• **Kutipan Teks**
═══
Human Capital Management: Bagaimana strategi meningkatkan competitive advantage melalui Karyawan?

Kita semua memahami, bahwa unsur manusia merupakan faktor yang sangat penting untuk mengembangkan perusahaan. Sebagus apapun sistem yang dibuat, ditentukan oleh orang yang ada dibelakangnya. Oleh karena ilmu yang berkaitan dengan Human Resources Development berkembang pesat, pimpinan perusahaan yang baik akan sangat memperhatikan strategi di bidang pengembangan sumber daya manusia ini.
═══
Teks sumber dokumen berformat
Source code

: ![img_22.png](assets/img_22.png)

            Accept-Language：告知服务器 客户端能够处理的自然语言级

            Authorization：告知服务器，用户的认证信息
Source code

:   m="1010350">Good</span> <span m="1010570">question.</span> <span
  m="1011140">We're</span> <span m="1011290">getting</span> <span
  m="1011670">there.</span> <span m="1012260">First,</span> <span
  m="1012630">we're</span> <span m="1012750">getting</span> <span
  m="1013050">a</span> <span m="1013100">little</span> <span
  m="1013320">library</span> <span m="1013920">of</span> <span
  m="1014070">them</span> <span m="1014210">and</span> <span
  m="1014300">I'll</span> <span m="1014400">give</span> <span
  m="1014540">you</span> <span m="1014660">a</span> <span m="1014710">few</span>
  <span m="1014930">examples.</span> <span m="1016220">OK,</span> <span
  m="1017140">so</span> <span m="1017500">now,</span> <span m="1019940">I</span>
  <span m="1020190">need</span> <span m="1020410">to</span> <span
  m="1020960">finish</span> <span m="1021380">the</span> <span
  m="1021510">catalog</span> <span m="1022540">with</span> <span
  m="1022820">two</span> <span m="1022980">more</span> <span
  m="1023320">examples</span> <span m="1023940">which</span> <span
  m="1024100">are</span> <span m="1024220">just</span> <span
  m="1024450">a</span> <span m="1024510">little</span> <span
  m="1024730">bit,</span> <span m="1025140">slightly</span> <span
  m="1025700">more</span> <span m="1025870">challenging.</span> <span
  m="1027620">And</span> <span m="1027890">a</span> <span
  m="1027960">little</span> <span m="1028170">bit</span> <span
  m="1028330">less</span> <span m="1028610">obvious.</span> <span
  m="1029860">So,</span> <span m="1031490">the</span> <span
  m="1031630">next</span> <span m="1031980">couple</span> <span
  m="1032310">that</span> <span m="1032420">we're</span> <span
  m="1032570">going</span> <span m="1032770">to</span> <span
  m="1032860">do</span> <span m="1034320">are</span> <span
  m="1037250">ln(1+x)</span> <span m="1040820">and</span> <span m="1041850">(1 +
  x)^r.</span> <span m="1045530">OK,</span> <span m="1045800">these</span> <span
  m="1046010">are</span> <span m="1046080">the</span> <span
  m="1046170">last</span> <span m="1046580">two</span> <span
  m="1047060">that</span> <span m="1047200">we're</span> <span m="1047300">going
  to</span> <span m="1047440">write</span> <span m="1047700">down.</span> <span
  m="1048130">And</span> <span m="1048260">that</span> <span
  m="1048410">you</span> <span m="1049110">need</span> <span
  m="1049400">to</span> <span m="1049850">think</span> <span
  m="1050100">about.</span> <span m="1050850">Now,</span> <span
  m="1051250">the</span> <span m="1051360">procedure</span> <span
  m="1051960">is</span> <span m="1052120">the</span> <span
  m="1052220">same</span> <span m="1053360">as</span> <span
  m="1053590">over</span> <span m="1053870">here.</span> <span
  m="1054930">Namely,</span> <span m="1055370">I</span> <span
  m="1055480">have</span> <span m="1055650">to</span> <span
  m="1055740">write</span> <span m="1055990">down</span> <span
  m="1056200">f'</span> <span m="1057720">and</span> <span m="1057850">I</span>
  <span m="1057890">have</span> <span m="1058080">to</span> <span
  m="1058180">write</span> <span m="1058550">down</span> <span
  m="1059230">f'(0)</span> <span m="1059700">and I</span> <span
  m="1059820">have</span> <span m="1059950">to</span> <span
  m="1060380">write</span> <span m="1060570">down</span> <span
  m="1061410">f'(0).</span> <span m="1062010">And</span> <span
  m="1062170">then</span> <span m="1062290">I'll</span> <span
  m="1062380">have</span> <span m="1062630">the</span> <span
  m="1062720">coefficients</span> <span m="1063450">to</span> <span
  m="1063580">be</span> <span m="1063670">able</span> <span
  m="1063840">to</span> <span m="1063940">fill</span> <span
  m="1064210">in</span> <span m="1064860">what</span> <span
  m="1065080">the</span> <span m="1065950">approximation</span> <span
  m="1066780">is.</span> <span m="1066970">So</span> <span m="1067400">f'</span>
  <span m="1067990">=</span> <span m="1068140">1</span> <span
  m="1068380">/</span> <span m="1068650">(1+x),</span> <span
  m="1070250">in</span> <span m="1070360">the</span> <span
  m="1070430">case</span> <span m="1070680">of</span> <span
═══
• **Tugas**
Berdasarkan kutipan tentang human capital management, jelaskan dalam satu sampai tiga kalimat mengapa pimpinan perusahaan yang baik akan sangat memperhatikan strategi pengembangan sumber daya manusia.

• **Jawaban**
Pimpinan perusahaan yang baik akan sangat memperhatikan strategi itu karena ilmu yang berkaitan dengan Human Resources Development berkembang pesat.